Average hourly earnings rose 0.3 percent over the month, keeping the yearago change at 2.7 percent (middle chart). That is up from the 2.5 percent pace this time last year and, along with the stronger Employment Cost Index reading reported earlier this week, shows wage pressures have begun to intensify as the labor market has tightened.

The income proxy, which combines aggregate hours worked and average hourly earnings, is rising at a 5.1 percent three-month annualized pace and points to some strengthening in consumer spending from the pace registered over the first half of the year.

Unemployment Resumes Its Downward Trend

Even with today’s miss, the trend in payroll growth remains solid. Employers have added an average of 215,000 jobs per month since the start of the year, which is up from an average of 182,000 in 2017. That is still plenty strong enough to put further downward pressure on the unemployment rate, which fell back to 3.9 percent in July. Employment growth is running at about twice the pace of the labor supply (bottom chart).

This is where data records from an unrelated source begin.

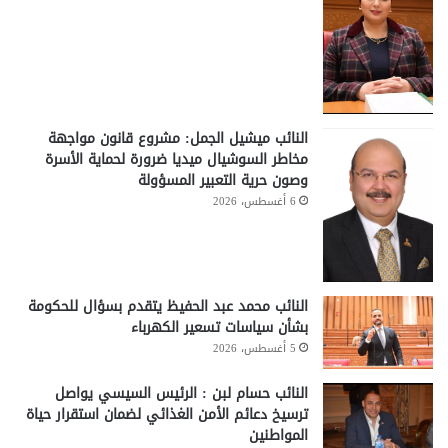
النائب ميشيل الجمل: مشروع قانون مواجهة
مخاطر السوشيال ميديا ضرورة لحماية الأسرة
وصون حرية التعبير المسؤولة
6 أغسطس، 2026
النائب محمد عبد الحفيظ يتقدم بسؤال للحكومة
بشأن سياسات تسعير الكهرباء
5 أغسطس، 2026
النائب حسام لبن : الرئيس السيسي يواصل
ترسيخ دعائم الأمن الغذائي لضمان استقرار حياة
المواطنين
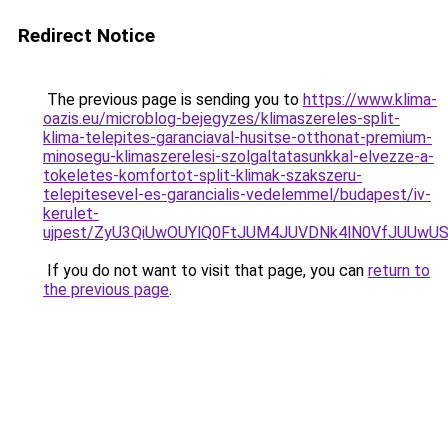
Redirect Notice
The previous page is sending you to
https://www.klima-
oazis.eu/microblog-bejegyzes/klimaszereles-split-
klima-telepites-garanciaval-husitse-otthonat-premium-
minosegu-klimaszerelesi-szolgaltatasunkkal-elvezze-a-
tokeletes-komfortot-split-klimak-szakszeru-
telepitesevel-es-garancialis-vedelemmel/budapest/iv-
kerulet-
ujpest/ZyU3QiUwOUYlQ0FtJUM4JUVDNk4lN0VfJUUwUS
If you do not want to visit that page, you can
return to
the previous page
.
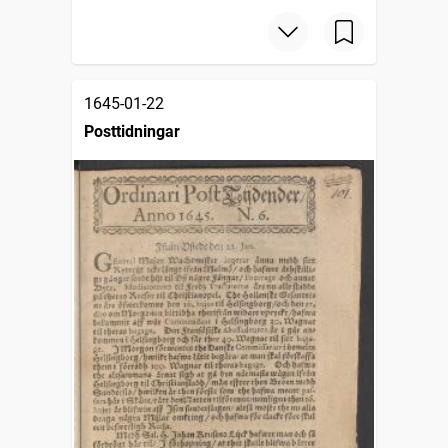
1645-01-22
Posttidningar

Improved participation has helped support growth in the labor force as the working-age population has stalled out. The increasing availability of jobs and rising wages have encouraged more workers to join the labor force. A record 71 percent of labor force entrants are becoming employed within one month. The workers that have been pulled into the labor force has helped keep the labor force participation rate generally steady despite the aging of the population shaving off about a ¼ percentage point each year. Overall labor force participation was flat in July, but ticked up for prime age workers (ages 25-54). Slack continues to diminish both inside and outside the labor force, with the U-6 unemployment rate, which includes under-employed and marginally-attached workers, falling to the lowest rate since 2001.

On balance, today’s report is unlikely to change the Fed’s assessment that “the labor market has continued to strengthen,” as the overall trend in hiring remains strong, labor availability continues to decline and wages are moving higher.